Start of READING PASSAGE

How Are Withdrawals from Your Corporation Taxed?


If you are the owner-employee of a privately held C corporation, you should know that there is more than one way to extract money from a corporation and some methods are more tax advantaged than others.

corporation TaxedDividend

The easiest method for making a withdrawal is to declare a dividend, but it is generally not tax efficient. The corporation will receive no deduction for the dividend payment, and you, as the recipient, will generally pay taxes on the amount you receive. However, assuming the dividend meets certain conditions, a favorable 15% tax rate (20% if you are in the 39.6% ordinary income tax bracket*) will apply.


If you take additional money out as salary, the company may deduct the compensation, assuming it is "reasonable." But you will have to pay income taxes on the salary, and both you and the company will have to pay FICA taxes. Consider the following additional alternatives.

Prior loans to the corporation

If you previously loaned the company money, you generally may be repaid with interest without having the repayment treated as a dividend. However, in certain instances, such as when a loan has not been properly documented, the IRS may attempt to recharacterize repayment amounts as dividends.

End of READING PASSAGE
Start of STORED DATA

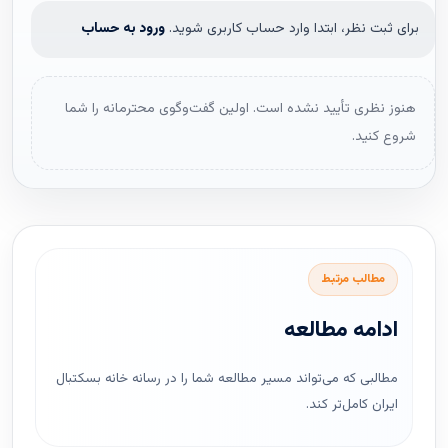
برای ثبت نظر، ابتدا وارد حساب کاربری شوید.
ورود به حساب
هنوز نظری تأیید نشده است. اولین گفت‌وگوی محترمانه را شما
شروع کنید.
مطالب مرتبط
ادامه مطالعه
مطالبی که می‌تواند مسیر مطالعه شما را در رسانه خانه بسکتبال
ایران کامل‌تر کند.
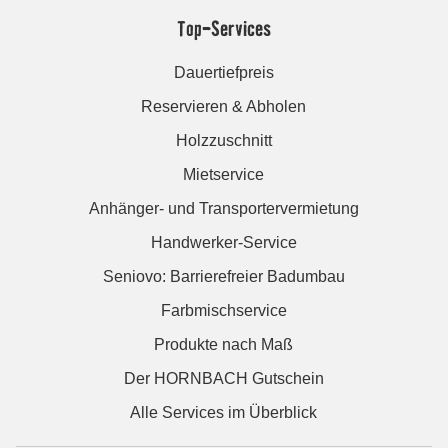
Top-Services
Dauertiefpreis
Reservieren & Abholen
Holzzuschnitt
Mietservice
Anhänger- und Transportervermietung
Handwerker-Service
Seniovo: Barrierefreier Badumbau
Farbmischservice
Produkte nach Maß
Der HORNBACH Gutschein
Alle Services im Überblick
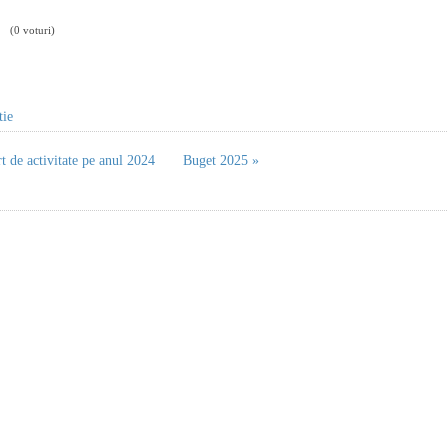
(0 voturi)
tie
t de activitate pe anul 2024
Buget 2025 »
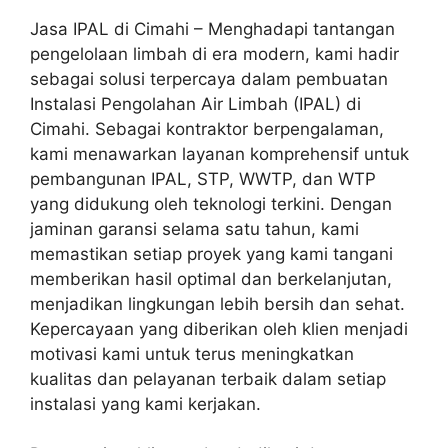
Jasa IPAL di Cimahi – Menghadapi tantangan
pengelolaan limbah di era modern, kami hadir
sebagai solusi terpercaya dalam pembuatan
Instalasi Pengolahan Air Limbah (IPAL) di
Cimahi. Sebagai kontraktor berpengalaman,
kami menawarkan layanan komprehensif untuk
pembangunan IPAL, STP, WWTP, dan WTP
yang didukung oleh teknologi terkini. Dengan
jaminan garansi selama satu tahun, kami
memastikan setiap proyek yang kami tangani
memberikan hasil optimal dan berkelanjutan,
menjadikan lingkungan lebih bersih dan sehat.
Kepercayaan yang diberikan oleh klien menjadi
motivasi kami untuk terus meningkatkan
kualitas dan pelayanan terbaik dalam setiap
instalasi yang kami kerjakan.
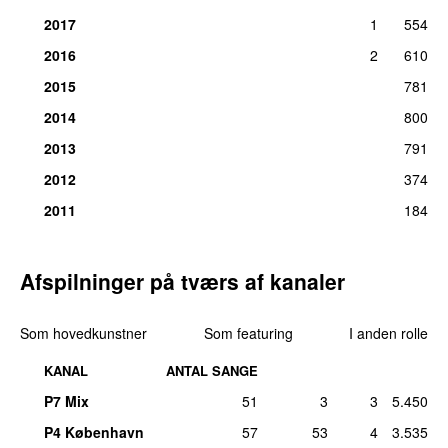
ons 11. jan 2017
2017
1
554
28
.
All I Want for Christmas Is You (Jesse Bloch
2
2016
2
610
Bootleg)
2015
781
fre 22. dec 2017
2014
800
28
.
All I Want for Christmas Is You (So So Def
2
Remix)
(
featuring
Jermaine Dupri
&
Lil’ Bow
2013
791
Wow
)
2012
374
man 18. dec 2017
2011
184
28
.
Always Be My Baby (Reggae Soul Mix)
2
(
featuring
Lil’ Vicious
)
fre 27. jul 2018
Afspilninger på tværs af kanaler
28
.
And You Don’t Remember
2
tors 4. apr 2019
Som hovedkunstner
Som featuring
I anden rolle
28
.
Butterfly
2
man 5. dec 2016
KANAL
ANTAL SANGE
28
.
Can’t Let Go
2
P7 Mix
51
3
3
5.450
fre 18. maj 2018
P4 København
57
53
4
3.535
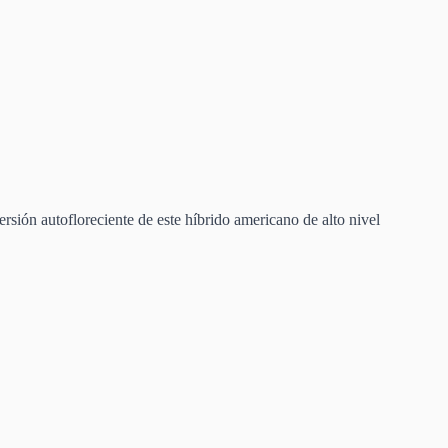
ión autofloreciente de este híbrido americano de alto nivel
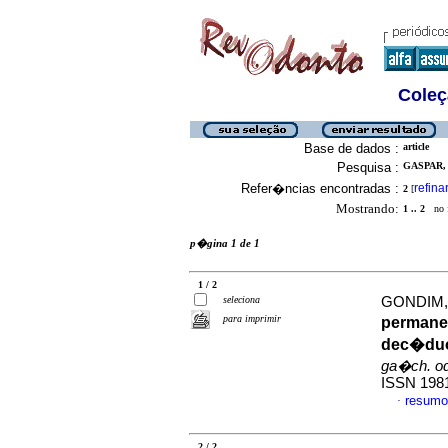
Coleç
Base de dados :
article
Pesquisa :
GASPAR,
Refer�ncias encontradas :
refina
2
[
Mostrando:
1 .. 2
no f
p�gina 1 de 1
1 / 2
seleciona
GONDIM, J
para imprimir
permane
dec�duo
ga�ch. od
ISSN 198
resumo
·
2 / 2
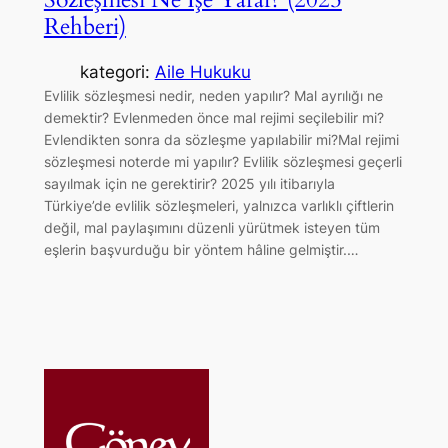
Rehberi)
kategori:
Aile Hukuku
Evlilik sözleşmesi nedir, neden yapılır? Mal ayrılığı ne
demektir? Evlenmeden önce mal rejimi seçilebilir mi?
Evlendikten sonra da sözleşme yapılabilir mi?Mal rejimi
sözleşmesi noterde mi yapılır? Evlilik sözleşmesi geçerli
sayılmak için ne gerektirir? 2025 yılı itibarıyla
Türkiye’de evlilik sözleşmeleri, yalnızca varlıklı çiftlerin
değil, mal paylaşımını düzenli yürütmek isteyen tüm
eşlerin başvurduğu bir yöntem hâline gelmiştir.…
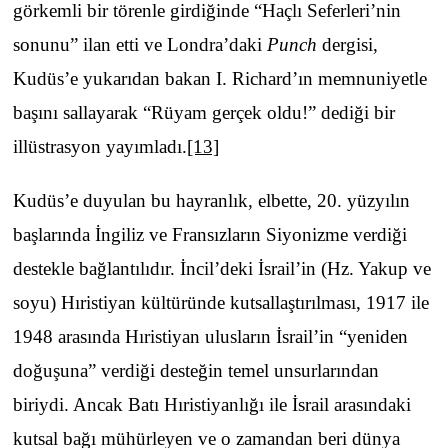
görkemli bir törenle girdiğinde “Haçlı Seferleri’nin
sonunu” ilan etti ve Londra’daki
Punch
dergisi,
Kudüs’e yukarıdan bakan I. Richard’ın memnuniyetle
başını sallayarak “Rüyam gerçek oldu!” dediği bir
illüstrasyon yayımladı.
[13]
Kudüs’e duyulan bu hayranlık, elbette, 20. yüzyılın
başlarında İngiliz ve Fransızların Siyonizme verdiği
destekle bağlantılıdır. İncil’deki İsrail’in (Hz. Yakup ve
soyu) Hıristiyan kültüründe kutsallaştırılması, 1917 ile
1948 arasında Hıristiyan ulusların İsrail’in “yeniden
doğuşuna” verdiği desteğin temel unsurlarından
biriydi. Ancak Batı Hıristiyanlığı ile İsrail arasındaki
kutsal bağı mühürleyen ve o zamandan beri dünya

End of STORED DATA

◆ **CHECK YOUR UNDERSTANDING**
1. From the article on corporate withdrawals, reproduce the passage from "The easiest method" up to and including "bracket*) will apply.".
2. According to the article on corporate withdrawals, what may the IRS attempt to do when a loan to the corporation has not been properly documented?
3. Continue the article on corporate withdrawals from its final sentence.

◆ **ANSWERS TO THE EXERCISE**
1.
The easiest method for making a withdrawal is to declare a dividend, but it is generally not tax efficient. The corporation will receive no deduction for the dividend payment, and you, as the recipient, will generally pay taxes on the amount you receive. However, assuming the dividend meets certain conditions, a favorable 15% tax rate (20% if you are in the 39.6% ordinary income tax bracket*) will apply.

2. The IRS may attempt to recharacterize the repayment amounts as dividends.

3.
Compensation to other family members

The corporation may deduct reasonable compensation paid to your children or other family members for services actually rendered. Your family members would pay income tax on the compensation they receive at their own rates, which may be much lower than yours.

Loans from the corporation

A loan made to you by the corporation is generally not taxable, provided the loan is properly documented and you make payments of interest and principal in a timely manner.

Fringe benefits

Certain fringe benefits such as medical benefits, disability insurance, and qualifying group life insurance may be both deductible by the corporation and nontaxable to you. Generally, the company must also provide the benefits to other company employees on a nondiscriminatory basis.

* An additional 3.8% tax on net investment income could apply to high-bracket taxpayers.